U.S. CLOs are cheap relative to other structured products, and with $12.5 billion in issuance from 28 CLOs last year—more than three times what the primary market saw in 2010—things look to be on the right track, according to Justin Pauley, CLO strategist at the Royal Bank of Scotland. “The CLO structure works, and they’re preforming better now than they did before the crisis,” Pauley said. He pointed to Moody’s Investors Service upgrading 2,867 CLO tranches between June and November of 2011 due to changes in its ratings methodology, and Standard & Poor’s similarly upgrading hundreds of CLO classes on performance improvements.
“The bottom of the capital structure is where a significant amount of value lies now, as the world starts to come back online to a risk-on posture,” Morgan Stanley’s Zaidi said, referencing BBBS pricing in the range of LIBOR plus 650-675 basis points and selling at prices in the high 80s, and BBs pricing 5-7 bps richer now than they were just two months ago.
To get the CLO space to grow apace of healthy performance statistics, it’s all about earning back the trust of the buyer, the panelists said. “For one we need to see a broader investor base, and we’re certainly seeing that today,” Pauley said, gesturing to the audience for the conference break-out session, which was standing room only.

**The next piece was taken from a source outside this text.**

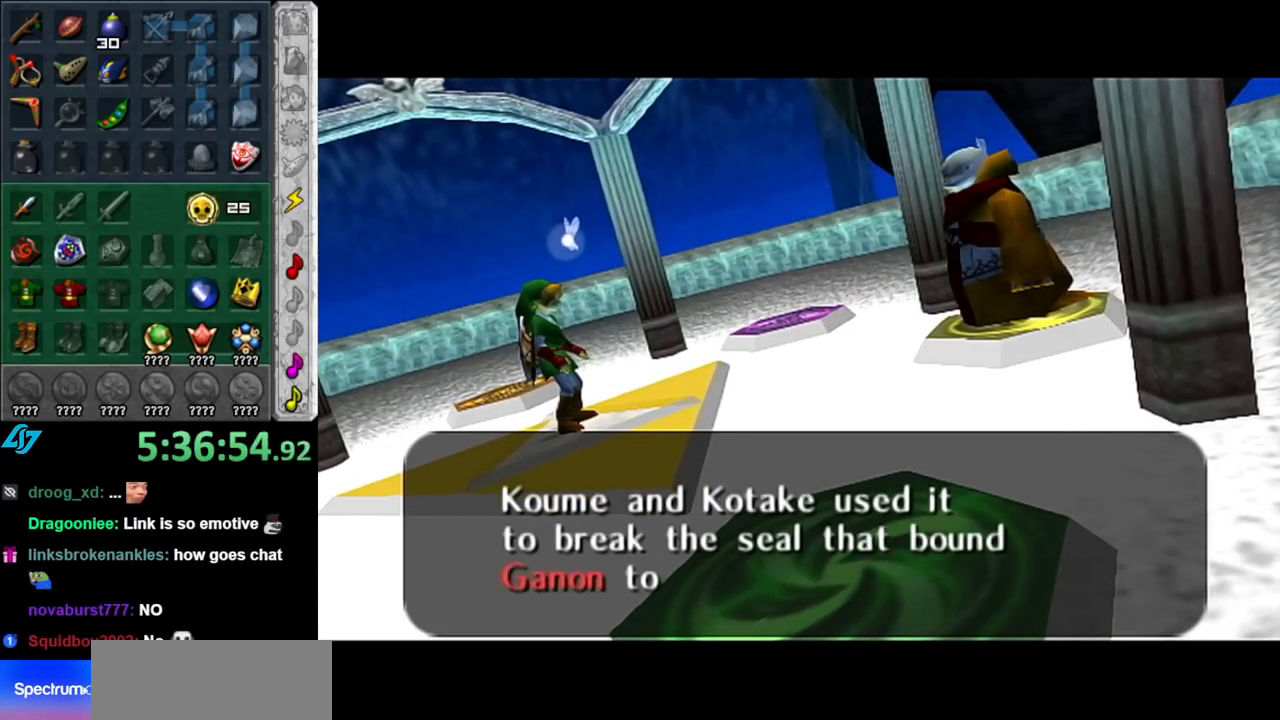
{"buttons": [], "left_stick": "center", "right_stick": "center", "events": [[33, "A", "down"], [67, "B", "down"], [150, "A", "up"], [150, "B", "up"], [317, "A", "down"], [317, "B", "down"], [400, "A", "up"], [400, "B", "up"]]}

Moderator Sara Bonesteel, managing director, head of alternative investments at Prudential Fixed Income, pointed out that with many existing CLOs running into the end of their reinvestment periods, total outstanding CLOs will begin to run off in fairly short order, and that collateral doesn’t always get reloaded or redeployed back into CLOs.

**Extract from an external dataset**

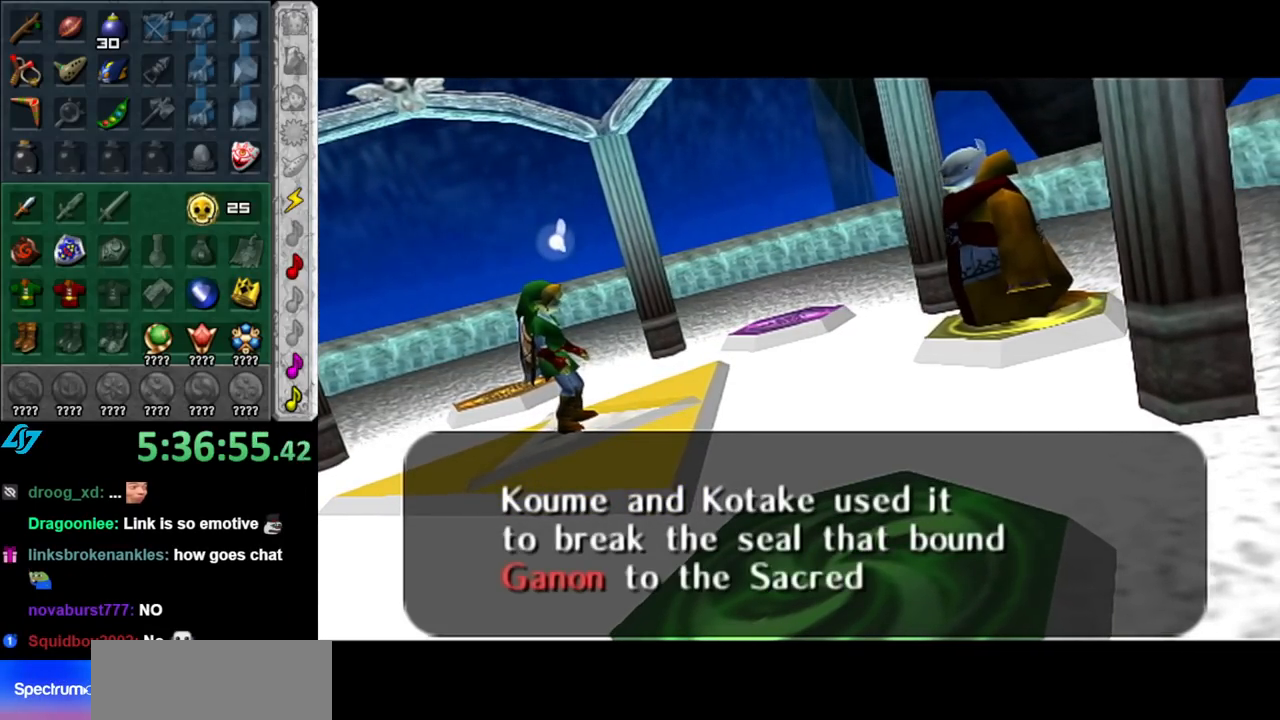
{"buttons": [], "left_stick": "center", "right_stick": "center", "events": [[67, "A", "down"], [67, "B", "down"], [150, "A", "up"], [183, "B", "up"], [350, "A", "down"], [350, "B", "down"], [400, "A", "up"], [433, "B", "up"]]}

But increasingly, those investors aren’t simply walking away, according to Zaidi. “We’ve seen a lot of propensity from certain investors—Japanese banks being one of them—wanting to be involved in the deal that’s replacing [the deals rolling off]. On the equity front, we’re seeing a number of U.S. and European pension accounts, and I expect them to be a much bigger player going forward in 2012,” according to Zaidi.
Lawrence Beller, director at PNC, told the group that an uptick in third-party equity investors can pick up the slack for some of the typical investors who are not in a position to participate in a large slice of the transaction.